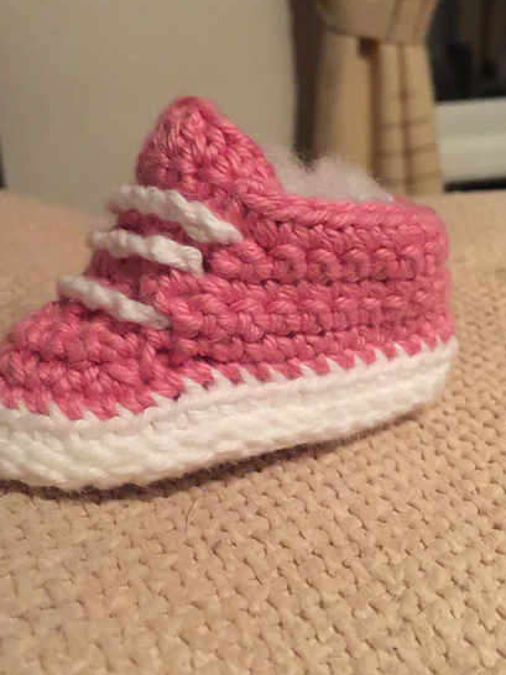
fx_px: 663
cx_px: 228
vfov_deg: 54.0
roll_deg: +3.6
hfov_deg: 41.7
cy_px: 321
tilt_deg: -17.8
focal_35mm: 34
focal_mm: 4.15
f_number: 2.2
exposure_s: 1/8
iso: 200
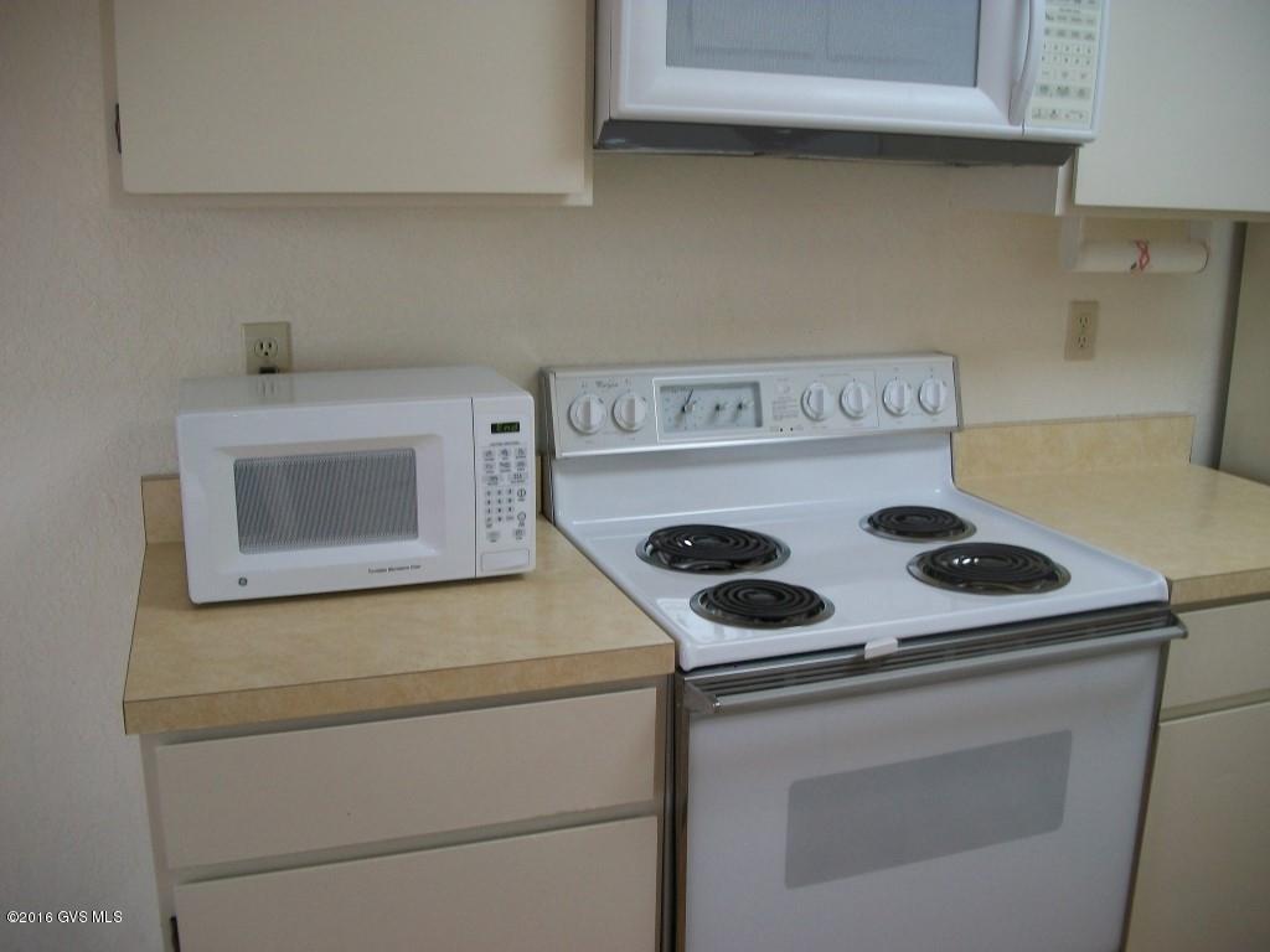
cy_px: 476
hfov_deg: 56.8
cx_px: 635
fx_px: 1174
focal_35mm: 32
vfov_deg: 44.2
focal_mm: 5.7
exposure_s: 1/30
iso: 80
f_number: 2.9
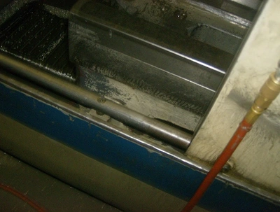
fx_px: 292
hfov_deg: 51.2
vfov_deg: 39.9
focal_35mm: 36
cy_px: 106
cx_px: 140
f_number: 2.8
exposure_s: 1/60
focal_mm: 6
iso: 200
--------------------------------------------------
What is expected =
With the pictures removed, return the listing above in its exact original wording.

Reply =
fx_px: 663
cx_px: 228
vfov_deg: 54.0
roll_deg: +3.6
hfov_deg: 41.7
cy_px: 321
tilt_deg: -17.8
focal_35mm: 34
focal_mm: 4.15
f_number: 2.2
exposure_s: 1/8
iso: 200
cy_px: 476
hfov_deg: 56.8
cx_px: 635
fx_px: 1174
focal_35mm: 32
vfov_deg: 44.2
focal_mm: 5.7
exposure_s: 1/30
iso: 80
f_number: 2.9
fx_px: 292
hfov_deg: 51.2
vfov_deg: 39.9
focal_35mm: 36
cy_px: 106
cx_px: 140
f_number: 2.8
exposure_s: 1/60
focal_mm: 6
iso: 200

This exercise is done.